The R torch package can use GPUs:

library(torch)

# Check CUDA availability
cuda_is_available()

# Create tensor on GPU
x <- torch_randn(1000, 1000, device = "cuda")

Install torch on head node first

The torch R package downloads CUDA libraries on first load. Run library(torch) on the head node before submitting GPU jobs.

Custom CUDA code

If you need to compile CUDA code (.cu files), load the CUDA toolkit first:

spack load cuda@12.4.0
nvcc -O2 -o my_program my_program.cu -lcublas

See Software > CUDA toolkit for all available versions and loading options.

Tips

Don’t hog the GPU node

GPU resources are limited.
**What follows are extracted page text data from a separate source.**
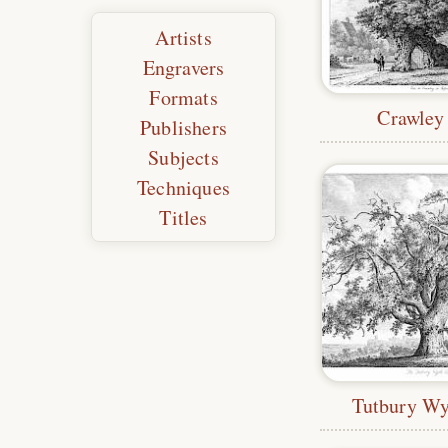
Artists
Engravers
Formats
Crawley
Publishers
Subjects
Techniques
Titles
Tutbury W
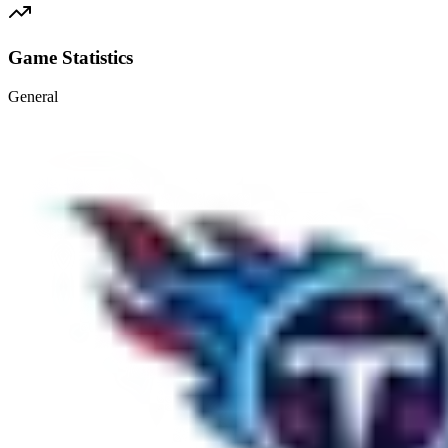
Game Statistics
General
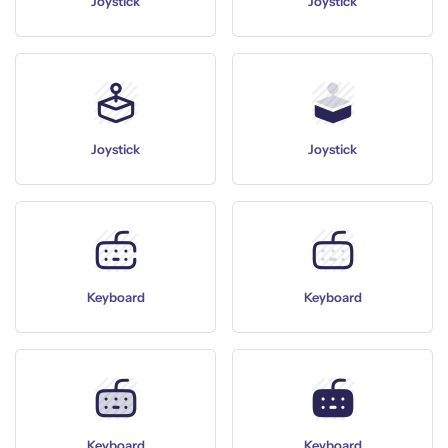
Joystick
Joystick
Joystick
Joystick
Keyboard
Keyboard
Keyboard
Keyboard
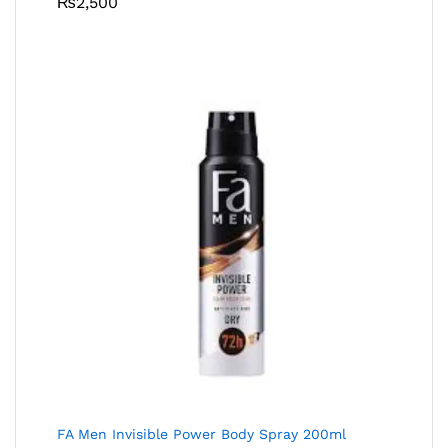
₨
2,500
FA Men Invisible Power Body Spray 200ml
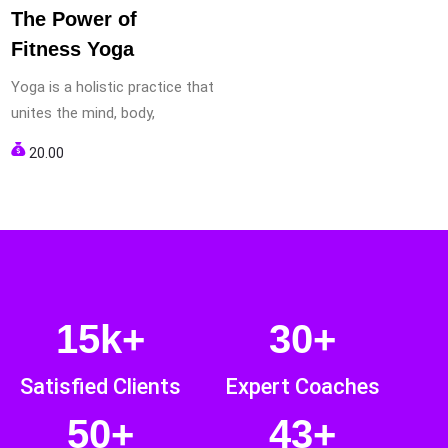
The Power of
Fitness Yoga
Yoga is a holistic practice that
unites the mind, body,
20.00
15k+
30+
Satisfied Clients
Expert Coaches
50+
43+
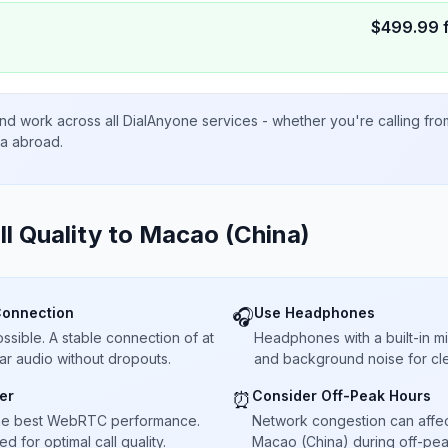
$
499.99
nd work across all DialAnyone services - whether you're calling fr
ta abroad.
ll Quality to
Macao (China)
Connection
Use Headphones
🎧
sible. A stable connection of at
Headphones with a built-in 
ar audio without dropouts.
and background noise for cle
er
Consider Off-Peak Hours
⏰
he best WebRTC performance.
Network congestion can affect 
 for optimal call quality.
Macao (China) during off-peak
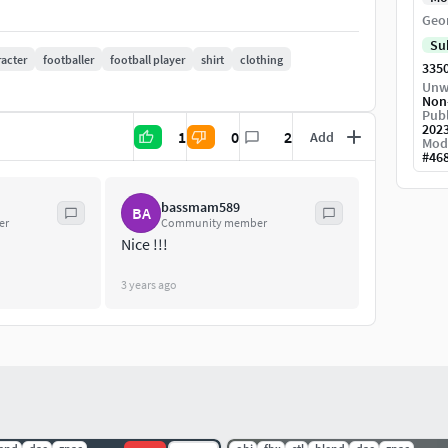
Geo
Su
acter
footballer
football player
shirt
clothing
335
Unw
etallic , Height )
Non
Publ
202
1
0
2
Add
and textured in substance painter
Mod
#
46
bassmam589
BA
er
Community member
Nice !!!
3 years ago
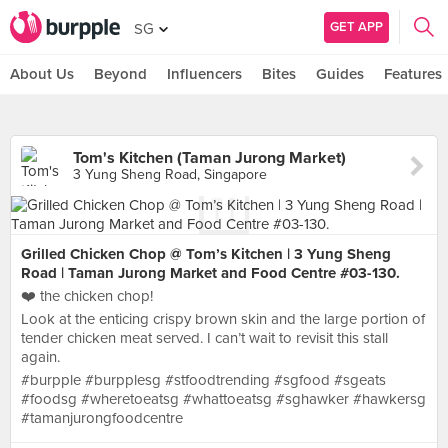
GET APP
SG
About Us
Beyond
Influencers
Bites
Guides
Features
Tom's Kitchen (Taman Jurong Market)
3 Yung Sheng Road, Singapore
Grilled Chicken Chop @ Tom’s Kitchen | 3 Yung Sheng
Road | Taman Jurong Market and Food Centre #03-130.
❤️ the chicken chop!
Look at the enticing crispy brown skin and the large portion of
tender chicken meat served. I can’t wait to revisit this stall
again.
#burpple #burpplesg #stfoodtrending #sgfood #sgeats
#foodsg #wheretoeatsg #whattoeatsg #sghawker #hawkersg
#tamanjurongfoodcentre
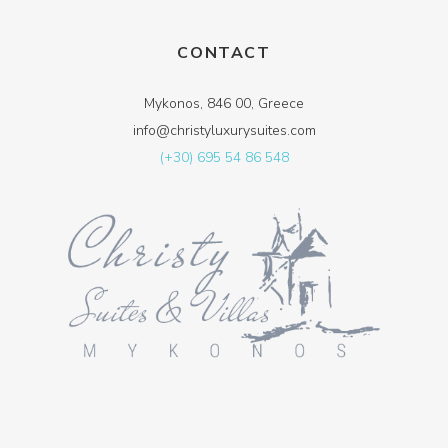
CONTACT
Mykonos, 846 00, Greece
info@christyluxurysuites.com
(+30) 695 54 86 548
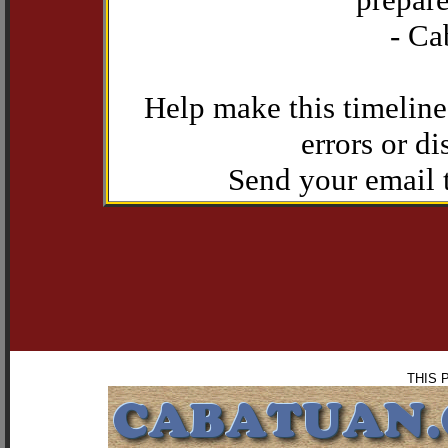
- Ca
Help make this timeline
errors or di
Send your email
THIS 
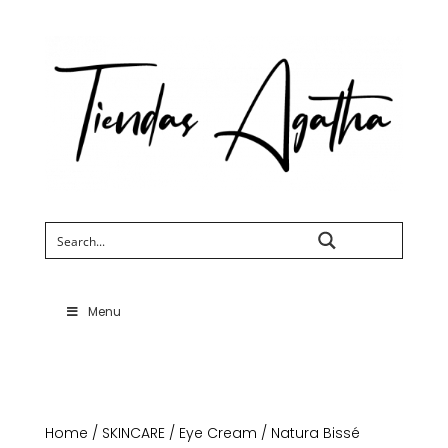
Search
Menu
Home
/
SKINCARE
/
Eye Cream
/ Natura Bissé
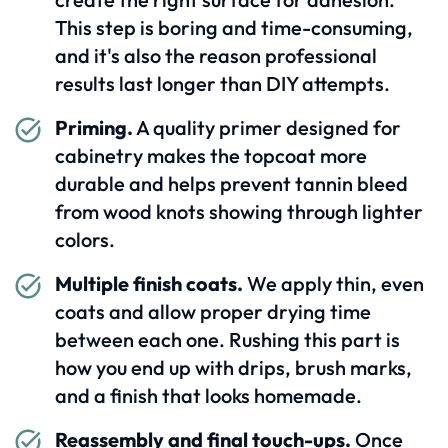
This step is boring and time-consuming,
and it's also the reason professional
results last longer than DIY attempts.
Priming.
A quality primer designed for
cabinetry makes the topcoat more
durable and helps prevent tannin bleed
from wood knots showing through lighter
colors.
Multiple finish coats.
We apply thin, even
coats and allow proper drying time
between each one. Rushing this part is
how you end up with drips, brush marks,
and a finish that looks homemade.
Reassembly and final touch-ups.
Once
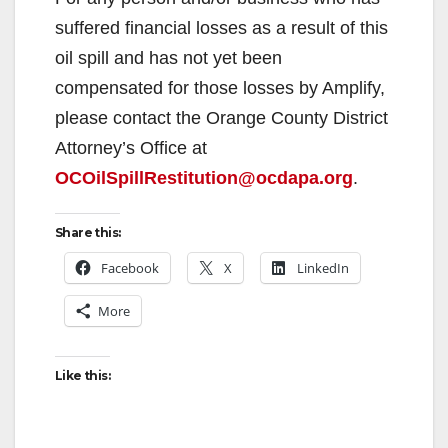
suffered financial losses as a result of this
oil spill and has not yet been
compensated for those losses by Amplify,
please contact the Orange County District
Attorney’s Office at
OCOilSpillRestitution@ocdapa.org
.
Share this:
Facebook
X
LinkedIn
More
Like this:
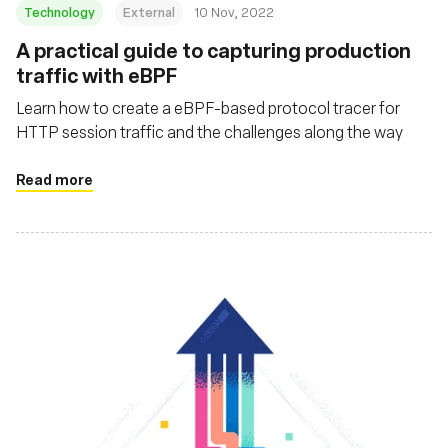
Technology
External
10 Nov, 2022
A practical guide to capturing production
traffic with eBPF
Learn how to create a eBPF-based protocol tracer for
HTTP session traffic and the challenges along the way
Read more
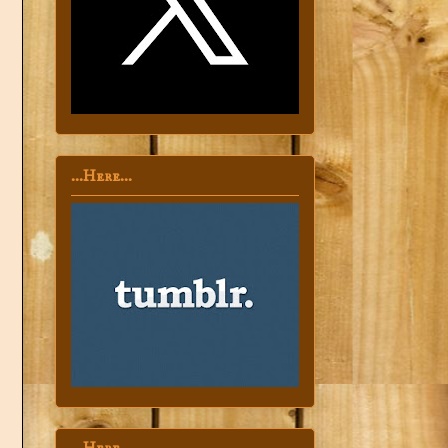
...Here...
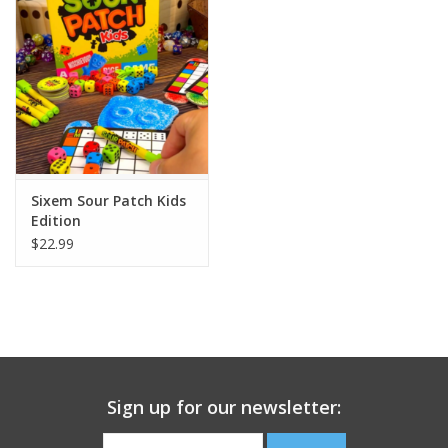
Building
Candy
Dress Up
Sixem Sour Patch Kids
Games
Edition
$22.99
Jewelry/Accessories
Impulse
Music
Sign up for our newsletter:
Pets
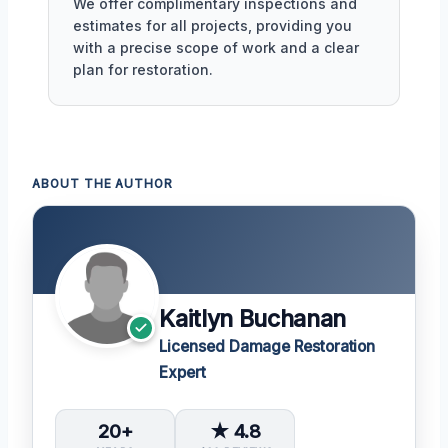
We offer complimentary inspections and
estimates for all projects, providing you
with a precise scope of work and a clear
plan for restoration.
ABOUT THE AUTHOR
Kaitlyn Buchanan
Licensed Damage Restoration
Expert
20+
★ 4.8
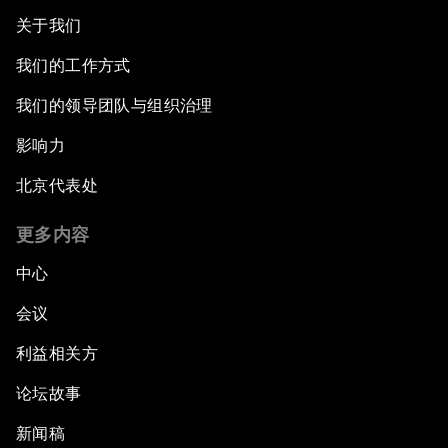
关于我们
我们的工作方式
我们的领导团队与组织治理
影响力
北京代表处
更多内容
中心
会议
利益相关方
论坛故事
新闻稿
Request only what you need and release the node when done.

CPU fallback

Design your code to work without GPU when possible:

device = torch.device("cuda" if torch.cuda.is_available() else "cpu")

This lets you develop on the head node (CPU) and run production jobs on GPU.

Monitor GPU memory

# On the GPU node
watch nvidia-smi

Out-of-memory errors on GPU require reducing batch size or model size, not requesting more memory.